Ergonomic

Ergonomics (also called human factors) is an applied science that makes the user ccntral to design by improving the fit between the user and the product. There are products that have a people-machine interface during manufacture, during use in service, and if maintenance is required. Required may be height, reach, force, and operating torque that are acceptable to the user. Postures and lighting should be considered; there are products that must be a delight to use. Potential users must be consulted.

Product designs are developed to fit both the physiological and psychological needs of the user. Ergonomists examine all ranges of the human interface, from static measurements and movement ranges to users' perceptions of a product. This interface involves both software (displays, electronic controls, etc.) and hardware (knobs, grips, physical configurations, etc.) issues.

Ergonomics includes concept modeling and product design, job performance analysis, functional analysis, workspace and equipment design, computer interfaces, environment design, and so forth.

The true basis of ergonomics understands the limitations of human performance capabilities relative to product interaction.

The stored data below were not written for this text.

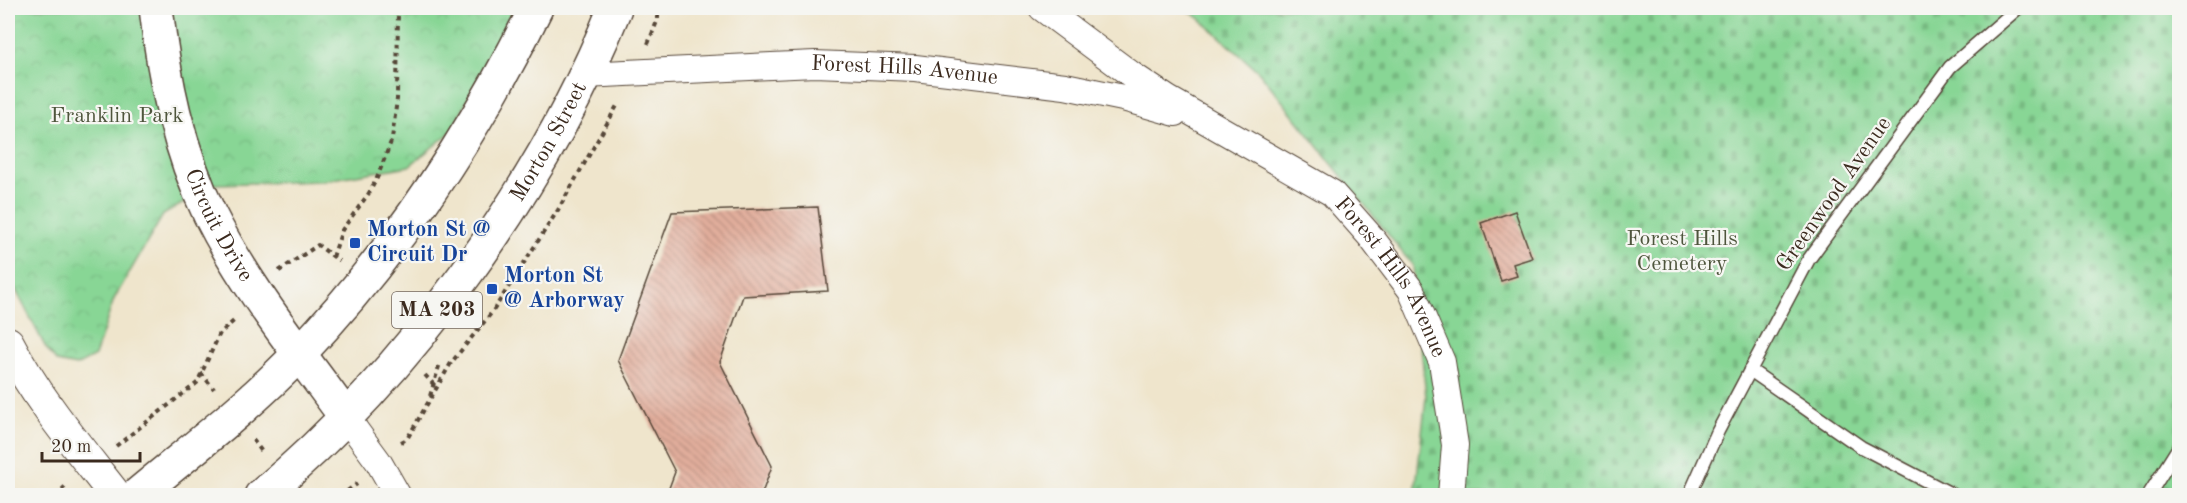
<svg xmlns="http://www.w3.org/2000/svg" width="2187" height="503" font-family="'Old Standard TT',serif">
	<defs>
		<pattern id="cemetery-stones" width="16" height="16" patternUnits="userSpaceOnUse" patternTransform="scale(1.5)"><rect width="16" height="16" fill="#88d695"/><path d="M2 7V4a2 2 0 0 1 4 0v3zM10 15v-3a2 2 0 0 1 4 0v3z" fill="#76b880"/></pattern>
		<pattern id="park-crowns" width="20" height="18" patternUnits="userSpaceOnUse" patternTransform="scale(1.5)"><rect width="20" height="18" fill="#88d695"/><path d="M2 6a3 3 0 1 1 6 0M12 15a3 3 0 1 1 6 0" fill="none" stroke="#76b880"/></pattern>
		<pattern id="building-back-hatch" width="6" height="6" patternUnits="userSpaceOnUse" patternTransform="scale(1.5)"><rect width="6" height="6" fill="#e2ae9c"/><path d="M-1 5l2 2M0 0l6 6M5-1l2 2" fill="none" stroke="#b88e7f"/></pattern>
	</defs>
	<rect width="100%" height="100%" fill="#f6f6f2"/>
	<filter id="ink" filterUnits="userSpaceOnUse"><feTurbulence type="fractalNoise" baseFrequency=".0167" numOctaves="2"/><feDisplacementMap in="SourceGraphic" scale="12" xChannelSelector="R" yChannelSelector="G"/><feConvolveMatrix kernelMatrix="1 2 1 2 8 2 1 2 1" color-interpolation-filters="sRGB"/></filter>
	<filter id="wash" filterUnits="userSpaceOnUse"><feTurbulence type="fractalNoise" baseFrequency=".008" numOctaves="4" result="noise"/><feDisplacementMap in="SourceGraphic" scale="24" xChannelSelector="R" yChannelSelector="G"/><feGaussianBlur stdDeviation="1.35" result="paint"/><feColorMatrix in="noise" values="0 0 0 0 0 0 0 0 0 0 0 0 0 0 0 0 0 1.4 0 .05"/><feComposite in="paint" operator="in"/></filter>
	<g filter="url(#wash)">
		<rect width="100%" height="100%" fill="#efe5cc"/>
		<polygon fill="url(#cemetery-stones)" stroke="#62805a" stroke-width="1.5" points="1184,8 2179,8 2179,495 1415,495 1426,397 1413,266 1260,73 1199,18"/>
		<polygon fill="url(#park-crowns)" stroke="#62805a" stroke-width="1.5" points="8,8 514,8 451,132 409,166 321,181 216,184 163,215 114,299 95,356 76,366 57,362 46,348 8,275"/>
		<g id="blocks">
			<g fill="url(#building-back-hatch)">
				<polygon points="818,207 828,291 743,296 720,362 772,466 761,496 666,496 675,472 618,360 672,212"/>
				<polygon points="1515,211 1532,258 1513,264 1517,276 1501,281 1481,223"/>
			</g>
		</g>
	</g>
	<g filter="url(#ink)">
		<use href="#blocks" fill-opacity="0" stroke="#564638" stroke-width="1.5"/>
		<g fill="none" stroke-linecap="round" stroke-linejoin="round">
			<defs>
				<g id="service">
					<polyline points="1750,370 1861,447 1955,496"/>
					<polyline points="1689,496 1718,431 1809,259 1950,67 2018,8"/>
					<polyline points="2148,496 2180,445"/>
				</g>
				<g id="minor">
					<path id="s1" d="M 1042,8 L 1132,75 L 1168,99 L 1332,193 L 1370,236 L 1411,290 L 1442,362 L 1455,445 L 1451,496"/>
					<path id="s2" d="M 584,75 L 815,64 L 915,68 L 1065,86 L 1123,98 L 1176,113"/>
					<polyline points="345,416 378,461 398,496"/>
				</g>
				<path id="tertiary" d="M 8,343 C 37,399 77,446 116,496"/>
				<g id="secondary">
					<path id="s3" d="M 156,8 C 164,79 178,149 210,215 C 246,287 298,351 345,416"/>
				</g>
				<g id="trunk">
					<path d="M 136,496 C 191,450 248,407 298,355 C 397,251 473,136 536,8"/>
					<path id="s4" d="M 261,496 C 409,373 544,185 615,8"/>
				</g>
			</defs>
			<use href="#service" stroke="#564638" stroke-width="15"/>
			<use href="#minor" stroke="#564638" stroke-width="28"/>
			<use href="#tertiary" stroke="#564638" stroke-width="34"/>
			<use href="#secondary" stroke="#564638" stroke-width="36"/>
			<use href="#trunk" stroke="#564638" stroke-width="36"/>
			<g stroke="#564638" stroke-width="4" stroke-dasharray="4.5 4.5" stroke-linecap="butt">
				<polyline points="648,44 658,19 658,8"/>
				<polyline points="333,257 342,230 369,193 377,178 392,139 397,99 398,8"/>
				<polyline points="279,271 318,245 339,261"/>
				<polyline points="201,373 214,389"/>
				<polyline points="425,375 437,388"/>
				<polyline points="430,396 440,363"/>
				<polyline points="253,440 263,453"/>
				<polyline points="401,442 407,439 451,363 493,311 558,210 618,104"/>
				<polyline points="116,446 197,383 220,333 236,319"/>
				<polyline points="55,496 68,484"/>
				<polyline points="340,496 357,484"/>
			</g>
			<use href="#service" stroke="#fff" stroke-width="12"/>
			<use href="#minor" stroke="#fff" stroke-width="26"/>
			<use href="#tertiary" stroke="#fff" stroke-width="32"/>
			<use href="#secondary" stroke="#fff" stroke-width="33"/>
			<use href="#trunk" stroke="#fff" stroke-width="33"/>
		</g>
	</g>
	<g fill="#1a4fb4" stroke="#f6f6f2" stroke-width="2">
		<rect x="349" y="237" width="12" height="12" rx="3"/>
		<rect x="486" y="283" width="12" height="12" rx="3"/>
	</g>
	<g text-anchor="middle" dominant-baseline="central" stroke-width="4.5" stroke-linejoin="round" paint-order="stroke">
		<rect fill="#f6f6f2" stroke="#73675e" stroke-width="1.5" x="392" y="292" width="90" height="36" rx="4.5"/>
		<g font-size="21" font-weight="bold" fill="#3b2a1e">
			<text x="437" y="310">MA 203</text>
		</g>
		<g font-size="22" fill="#3b2a1e" stroke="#f6f6f2">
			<text stroke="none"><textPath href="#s2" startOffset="321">Forest Hills Avenue</textPath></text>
			<text stroke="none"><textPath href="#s4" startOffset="459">Morton Street</textPath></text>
			<text transform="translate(1834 194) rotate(-55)">Greenwood Avenue</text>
			<text stroke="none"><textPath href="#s3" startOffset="228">Circuit Drive</textPath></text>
			<text stroke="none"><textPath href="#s1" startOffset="448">Forest Hills Avenue</textPath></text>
		</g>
		<g font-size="22" fill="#4e553c" stroke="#f6f6f2">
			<text x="117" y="116">Franklin Park</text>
			<text x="1682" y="239">Forest Hills<tspan x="1682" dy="25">Cemetery</tspan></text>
		</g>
		<g font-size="22" font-weight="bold" fill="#164399" stroke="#f6f6f2" text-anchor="start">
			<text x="367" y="230">Morton St @<tspan x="367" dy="25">Circuit Dr</tspan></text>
			<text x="504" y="276">Morton St<tspan x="504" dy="25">@ Arborway</tspan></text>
		</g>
	</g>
	<rect width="2187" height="503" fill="none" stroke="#f6f6f2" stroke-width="30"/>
	<path d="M42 452v9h98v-9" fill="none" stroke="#3b2a1e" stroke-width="3"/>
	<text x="51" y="452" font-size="18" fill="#3b2a1e" stroke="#f6f6f2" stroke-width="4.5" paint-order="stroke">20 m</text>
</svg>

These limitations are either physical or perceptual in nature, but all address how people respond to people-made designs. Such interface analysis is crucial to establishing a safe and effective system of operation or environment for the user.

Industry studies have shown there are cost-benefit advantages in using ergonomic programs. Recognize that the cost of corrections to a poorly designed product geometrically increases throughout the development process. Therefore, human factor specialists should begin working with engineers and designers in the early stages of product development. When ergonomists are called in to fix a product that has already been sent to market and failed, costs will escalate. A manufacturer's decision to adopt an ergonomic orientation will serve to reposition its products from a commodity-based supplier to a supplier of high-value products. Integrating ergonomics into a design program ensures more comfortable, safe, and productive design solutions and a better overall product for the end-user.